Copy the lines below word for word, leaving out the pictures.
● ● ● ●
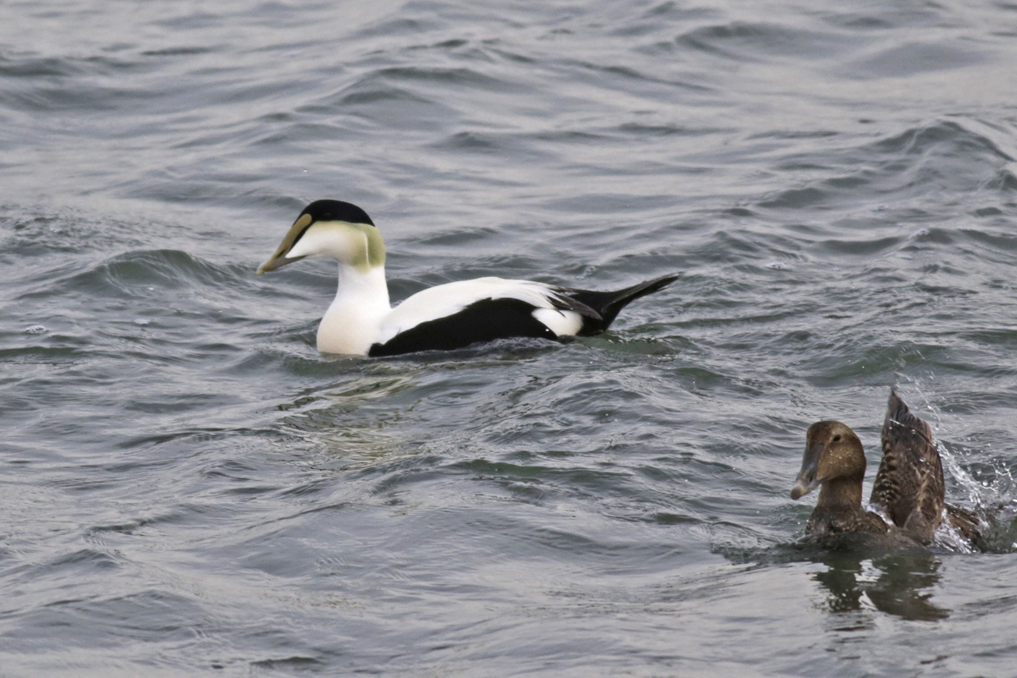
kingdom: Animalia
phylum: Chordata
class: Aves
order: Anseriformes
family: Anatidae
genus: Somateria
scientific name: Somateria mollissima
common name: Common eider
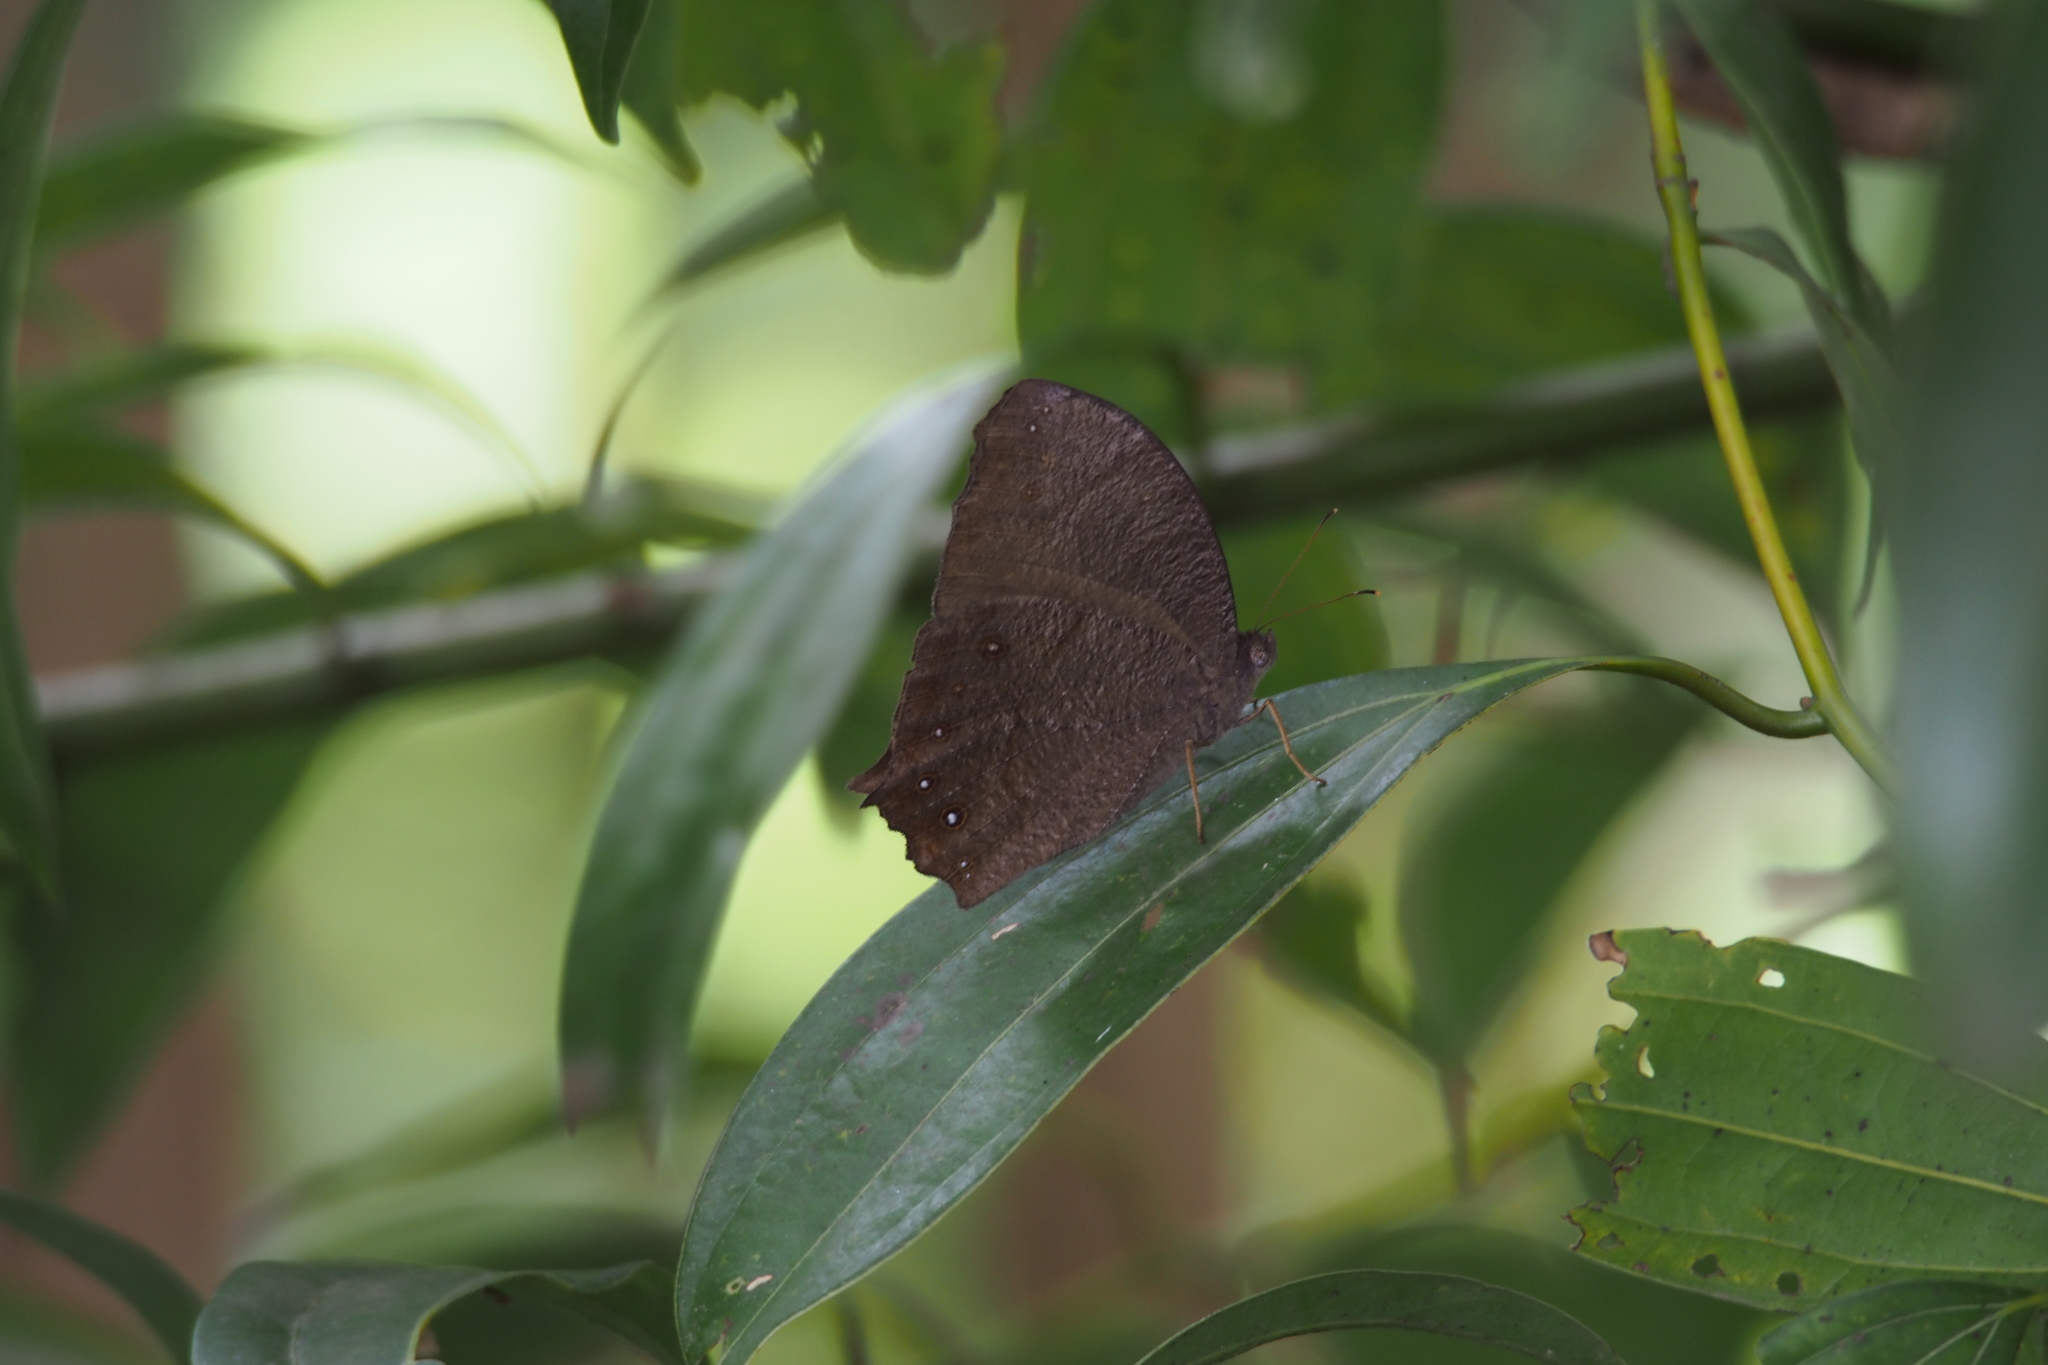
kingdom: Animalia
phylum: Arthropoda
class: Insecta
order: Lepidoptera
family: Nymphalidae
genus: Melanitis
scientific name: Melanitis phedima
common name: Dark evening brown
● ● ● ●
WRITTEN RESPONSE ::
kingdom: Animalia
phylum: Chordata
class: Aves
order: Anseriformes
family: Anatidae
genus: Somateria
scientific name: Somateria mollissima
common name: Common eider
kingdom: Animalia
phylum: Arthropoda
class: Insecta
order: Lepidoptera
family: Nymphalidae
genus: Melanitis
scientific name: Melanitis phedima
common name: Dark evening brown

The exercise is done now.